Quand j’étais petit, on disait : tout est de la faute des Palestiniens, quand ils partiront tout s’arrangera. Mais les Palestiniens sont partis et le problème est resté. Puis on a dit : quand les Israéliens partiront tout s’arrangera. Les Israéliens sont partis mais rien ne s’est arrangé. Puis ce fut le tour des Syriens. On a dit : quand ils partiront tout ira mieux. Les Syriens sont partis mais tout va de pire en pire. Aujourd’hui encore on nous dit : quand Bachar partira tout s’arrangera.

Fascinant.

Quel est le plat national libanais ? Le hommos ou la tabboulé ? Quel est ce mets qu'on avale tous les jours, chaque jour un peu plus, matin, midi et soir ? La kebbé ou la mouloukhiyé ? Dont le nombre d'unités ingurgitées, toute une vie durant, dépassent de loin celui des falafels et des mana'iches ? Oui, vous l'avez bien reconnue : c'est la couleuvre.

Bon appétit.


© Claude El Khal, 2012

2 comments:

نجمة said...

étonnant oui

Anonymous said...

Le Liban - et pourquoi pas dire, toute la région du Bilad il Sham - a toujours été un pion joué par d'autres pays et pouvoirs. Bien sur, il y avait les environs 400 ans sous les Ottomans, avec de l'aide des Britanniques et les Americains à la fin. Mais l'erreur la plus grave et conséquente pour le Liban, c'était que le pays fut conçu par des colonialistes, les Français, avec un plan brilliant (sarcasme ici) de diviser la population entre confessions, donnant aux Chrétiens la majorité du pouvoir, lui disant qu'ils ne sont pas "arabes" mais Phoeniciens, différents (et plus puissants) l'un des autres.

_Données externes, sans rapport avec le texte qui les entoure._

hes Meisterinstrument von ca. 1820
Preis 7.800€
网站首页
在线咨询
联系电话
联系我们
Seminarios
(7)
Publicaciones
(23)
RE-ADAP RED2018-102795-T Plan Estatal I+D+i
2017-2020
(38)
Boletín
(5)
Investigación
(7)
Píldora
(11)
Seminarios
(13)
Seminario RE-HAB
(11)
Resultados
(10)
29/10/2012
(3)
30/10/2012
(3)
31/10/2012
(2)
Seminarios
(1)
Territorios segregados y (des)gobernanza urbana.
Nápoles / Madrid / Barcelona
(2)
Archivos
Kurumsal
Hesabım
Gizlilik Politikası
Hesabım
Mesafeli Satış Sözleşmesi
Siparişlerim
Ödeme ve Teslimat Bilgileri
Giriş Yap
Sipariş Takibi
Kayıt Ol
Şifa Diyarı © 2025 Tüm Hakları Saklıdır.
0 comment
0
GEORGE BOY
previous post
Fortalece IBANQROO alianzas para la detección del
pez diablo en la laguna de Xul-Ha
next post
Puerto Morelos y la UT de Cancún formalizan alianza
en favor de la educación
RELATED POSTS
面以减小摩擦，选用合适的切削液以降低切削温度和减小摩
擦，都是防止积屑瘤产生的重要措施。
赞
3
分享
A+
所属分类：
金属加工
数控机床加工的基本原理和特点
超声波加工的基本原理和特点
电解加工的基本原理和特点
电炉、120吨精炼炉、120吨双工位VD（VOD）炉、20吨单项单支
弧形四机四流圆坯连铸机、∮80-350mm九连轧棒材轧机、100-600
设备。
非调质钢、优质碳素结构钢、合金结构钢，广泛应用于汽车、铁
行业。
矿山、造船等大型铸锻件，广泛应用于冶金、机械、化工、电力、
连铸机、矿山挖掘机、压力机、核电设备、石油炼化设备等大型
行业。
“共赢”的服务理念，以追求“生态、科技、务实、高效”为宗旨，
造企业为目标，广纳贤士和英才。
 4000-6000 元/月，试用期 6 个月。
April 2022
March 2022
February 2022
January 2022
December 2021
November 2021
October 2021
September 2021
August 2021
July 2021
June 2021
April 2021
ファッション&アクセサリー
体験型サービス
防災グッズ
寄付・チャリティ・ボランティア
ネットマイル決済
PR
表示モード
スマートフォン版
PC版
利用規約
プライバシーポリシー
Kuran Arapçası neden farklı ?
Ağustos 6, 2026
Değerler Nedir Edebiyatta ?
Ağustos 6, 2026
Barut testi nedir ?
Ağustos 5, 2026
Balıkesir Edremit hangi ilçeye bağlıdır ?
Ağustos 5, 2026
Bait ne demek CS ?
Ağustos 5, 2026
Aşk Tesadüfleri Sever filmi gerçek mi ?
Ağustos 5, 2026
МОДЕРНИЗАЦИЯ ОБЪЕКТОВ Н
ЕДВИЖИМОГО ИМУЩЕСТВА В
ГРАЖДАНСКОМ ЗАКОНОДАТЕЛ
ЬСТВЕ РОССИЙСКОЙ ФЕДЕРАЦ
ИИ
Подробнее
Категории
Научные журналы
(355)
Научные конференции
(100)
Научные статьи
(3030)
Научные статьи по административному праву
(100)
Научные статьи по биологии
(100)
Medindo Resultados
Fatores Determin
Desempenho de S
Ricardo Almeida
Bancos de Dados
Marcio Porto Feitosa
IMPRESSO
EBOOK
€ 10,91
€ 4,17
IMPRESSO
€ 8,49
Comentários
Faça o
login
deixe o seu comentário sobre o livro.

C'est évident (et bien sur un fait historique qui résonne encore) que politiquement c'était un ratage complet. La présence et occupation des Palestiniens, des Israelis, et des Syriens était seulement un symptôme d'un état faible. Presque 70 ans après "l'indépendence", et plusieurs guerres après, l'absence du confiance entre les sectes est encore palpitable; pas seulement dans la politique Libanaise, mais aussi pour nous visiteurs. Ca va améliorer seulement quand il y aura un rapprochement entre les sectes pour creer un Etat civil. Comment ça va commencer, qui sait. Avec tous les pays et militias qui font jouer le piston, peut-etre c'est seulement possible de faire des changements petits, peu a peu, pour mettre la pression au gouvernement.